Intel has been charged of violating state and federal laws by abusing its market leadership in the chip market to keep Advanced Micro Devices (AMD) at bay. The charges accuse that the deals and contracts signed by Intel with retailers and computer manufacturers, pressured them to use Intel's processors in place of competing AMD products.
“Rather than compete fairly, Intel used bribery and coercion to maintain a stranglehold on the market,” Mr. Cuomo said in a statement. “Intel’s actions not only unfairly restricted potential competitors, but also hurt average consumers who were robbed of better products and lower prices.”
This is the first formal antitrust action against Intel by any government agency in the United States in more than a decade.The Federal Trade Commission is also investigating Intel since 2008. The company also faces a four-year-old antitrust lawsuit filed by AMD in Delaware which is scheduled to go to trial in late March, 2010.Intel has decided to contest the New York lawsuit as it did with the EU ruling.
An Intel spokesman, Chuck Mulloy, said the company will contest the New York suit. “Neither consumers, who have consistently benefitted from lower prices and increased innovation, nor justice are being served by the decision to file a case now,” he said. “Intel will defend itself.”Intel shares were up about 1 percent, to $18.68, in midday trading Wednesday.

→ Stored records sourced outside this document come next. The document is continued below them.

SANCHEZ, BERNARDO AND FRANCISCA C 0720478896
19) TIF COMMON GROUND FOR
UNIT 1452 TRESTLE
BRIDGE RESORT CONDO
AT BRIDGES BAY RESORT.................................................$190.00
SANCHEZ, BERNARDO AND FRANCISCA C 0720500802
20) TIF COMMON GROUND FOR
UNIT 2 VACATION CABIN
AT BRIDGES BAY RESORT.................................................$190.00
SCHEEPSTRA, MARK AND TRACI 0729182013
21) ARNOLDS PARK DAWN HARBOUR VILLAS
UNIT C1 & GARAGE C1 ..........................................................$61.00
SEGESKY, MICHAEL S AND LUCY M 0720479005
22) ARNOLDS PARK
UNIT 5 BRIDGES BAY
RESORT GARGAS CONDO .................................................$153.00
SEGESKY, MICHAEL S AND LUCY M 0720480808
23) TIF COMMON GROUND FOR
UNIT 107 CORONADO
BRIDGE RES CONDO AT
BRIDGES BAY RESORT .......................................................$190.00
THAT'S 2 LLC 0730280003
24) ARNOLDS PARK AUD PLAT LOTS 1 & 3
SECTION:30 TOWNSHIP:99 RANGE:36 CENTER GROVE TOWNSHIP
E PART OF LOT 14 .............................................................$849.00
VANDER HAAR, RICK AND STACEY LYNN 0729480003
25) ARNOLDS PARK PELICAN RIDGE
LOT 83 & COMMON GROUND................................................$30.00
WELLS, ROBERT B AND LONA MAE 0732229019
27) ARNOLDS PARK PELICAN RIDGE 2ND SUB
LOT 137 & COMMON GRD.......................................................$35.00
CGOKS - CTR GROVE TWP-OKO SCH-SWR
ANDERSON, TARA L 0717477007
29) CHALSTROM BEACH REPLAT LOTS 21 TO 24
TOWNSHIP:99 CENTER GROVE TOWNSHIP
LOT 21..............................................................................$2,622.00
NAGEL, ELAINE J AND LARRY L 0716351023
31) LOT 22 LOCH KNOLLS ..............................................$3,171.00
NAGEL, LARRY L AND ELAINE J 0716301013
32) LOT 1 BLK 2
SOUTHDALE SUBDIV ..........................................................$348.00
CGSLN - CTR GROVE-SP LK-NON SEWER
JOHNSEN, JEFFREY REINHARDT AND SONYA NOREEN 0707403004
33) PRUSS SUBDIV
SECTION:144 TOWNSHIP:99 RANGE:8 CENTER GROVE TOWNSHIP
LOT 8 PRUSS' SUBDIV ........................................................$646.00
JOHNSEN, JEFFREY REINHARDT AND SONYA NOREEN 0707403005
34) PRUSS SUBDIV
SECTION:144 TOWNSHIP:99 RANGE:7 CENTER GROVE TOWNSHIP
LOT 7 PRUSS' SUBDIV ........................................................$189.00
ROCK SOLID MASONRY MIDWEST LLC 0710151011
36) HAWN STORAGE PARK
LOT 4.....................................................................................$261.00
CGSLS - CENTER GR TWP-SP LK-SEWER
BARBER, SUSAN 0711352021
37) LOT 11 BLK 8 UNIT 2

The complaint also names Dell as a large beneficiary of Intel's "largesse".
"In pure dollar terms, Dell was far and away the leader in receiving Intel's largess," the complaint alleges. "For example, over the four-year period from February 2002 to January 2007, it received approximately $6 billion in 'rebates.'"
The lawsuit also alleges Intel of being at the center of using coercion to force HP to use Intel products.

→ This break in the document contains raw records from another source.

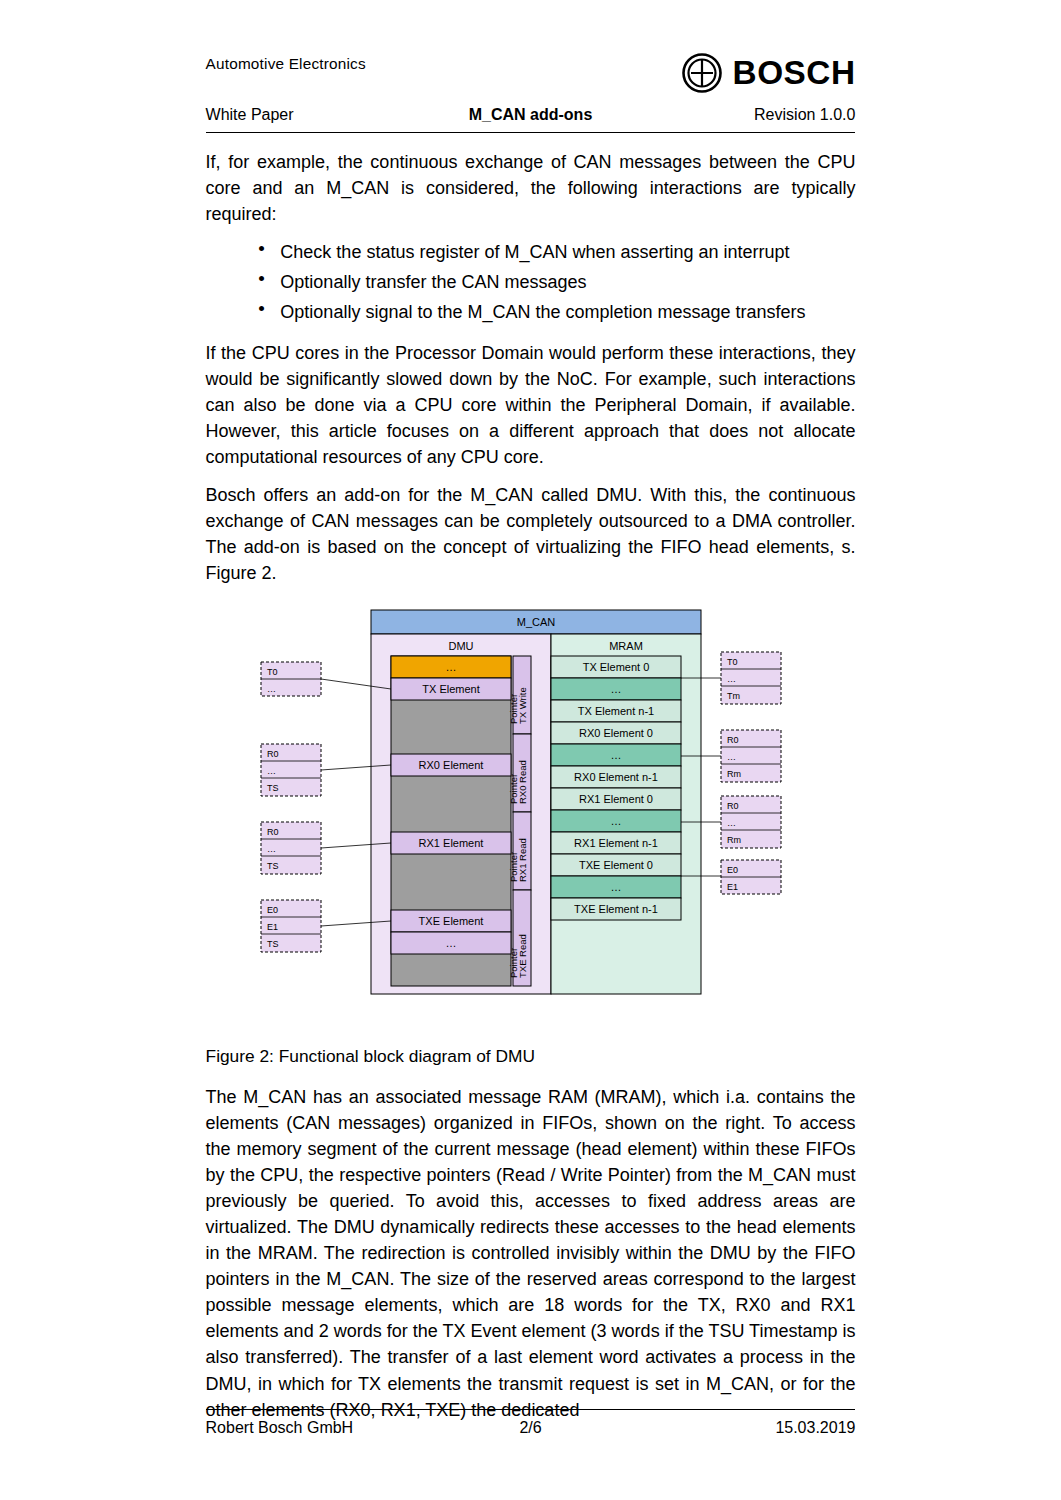Automotive Electronics
BOSCH
White Paper
M_CAN add-ons
Revision 1.0.0
If, for example, the continuous exchange of CAN messages between the CPU core and an M_CAN is considered, the following interactions are typically required:
Check the status register of M_CAN when asserting an interrupt
Optionally transfer the CAN messages
Optionally signal to the M_CAN the completion message transfers
If the CPU cores in the Processor Domain would perform these interactions, they would be significantly slowed down by the NoC. For example, such interactions can also be done via a CPU core within the Peripheral Domain, if available. However, this article focuses on a different approach that does not allocate computational resources of any CPU core.
Bosch offers an add-on for the M_CAN called DMU. With this, the continuous exchange of CAN messages can be completely outsourced to a DMA controller. The add-on is based on the concept of virtualizing the FIFO head elements, s. Figure 2.
M_CAN DMU MRAM … TX Element RX0 Element RX1 Element TXE Element … TX Write Pointer RX0 Read Pointer RX1 Read Pointer TXE Read Pointer TX Element 0 … TX Element n-1 RX0 Element 0 … RX0 Element n-1 RX1 Element 0 … RX1 Element n-1 TXE Element 0 … TXE Element n-1 T0 … R0 … TS R0 … TS E0 E1 TS T0 … Tm R0 … Rm R0 … Rm E0 E1
Figure 2: Functional block diagram of DMU
The M_CAN has an associated message RAM (MRAM), which i.a. contains the elements (CAN messages) organized in FIFOs, shown on the right. To access the memory segment of the current message (head element) within these FIFOs by the CPU, the respective pointers (Read / Write Pointer) from the M_CAN must previously be queried. To avoid this, accesses to fixed address areas are virtualized. The DMU dynamically redirects these accesses to the head elements in the MRAM. The redirection is controlled invisibly within the DMU by the FIFO pointers in the M_CAN. The size of the reserved areas correspond to the largest possible message elements, which are 18 words for the TX, RX0 and RX1 elements and 2 words for the TX Event element (3 words if the TSU Timestamp is also transferred). The transfer of a last element word activates a process in the DMU, in which for TX elements the transmit request is set in M_CAN, or for the other elements (RX0, RX1, TXE) the dedicated
Robert Bosch GmbH
2/6
15.03.2019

Intel allegedly paid hundreds of millions of dollars to Hewlett-Packard to limit its sales of AMD-based computers to five percent, threatened HP that it would derail development of an important server technology, and agreed to pay HP $925 million to increase Intel's sales at AMD's expense.
The lawsuit also states similar allegation in case of IBM.
Intel also paid IBM $130 million not to launch an AMD-based server product, threatened to pull funding for joint IBM-Intel projects, and pressured IBM to sell an AMD-based server only on an unbranded basis, the suit says.
Update:
In return, A.M.D. is dropping suits in the United States and Japan, and withdrawing complaints to antitrust regulators worldwide. In a joint statement, the companies said, “While the relationship between the two companies has been difficult in the past, this agreement ends the legal disputes and enables the companies to focus all of our efforts on product innovation and development.”The chipmaker Intel agreed Thursday to pay its rival Advanced Micro Devices $1.25 billion to settle antitrust and patent disputes.Intel has agreed to abide by a set of “business practice provisions.”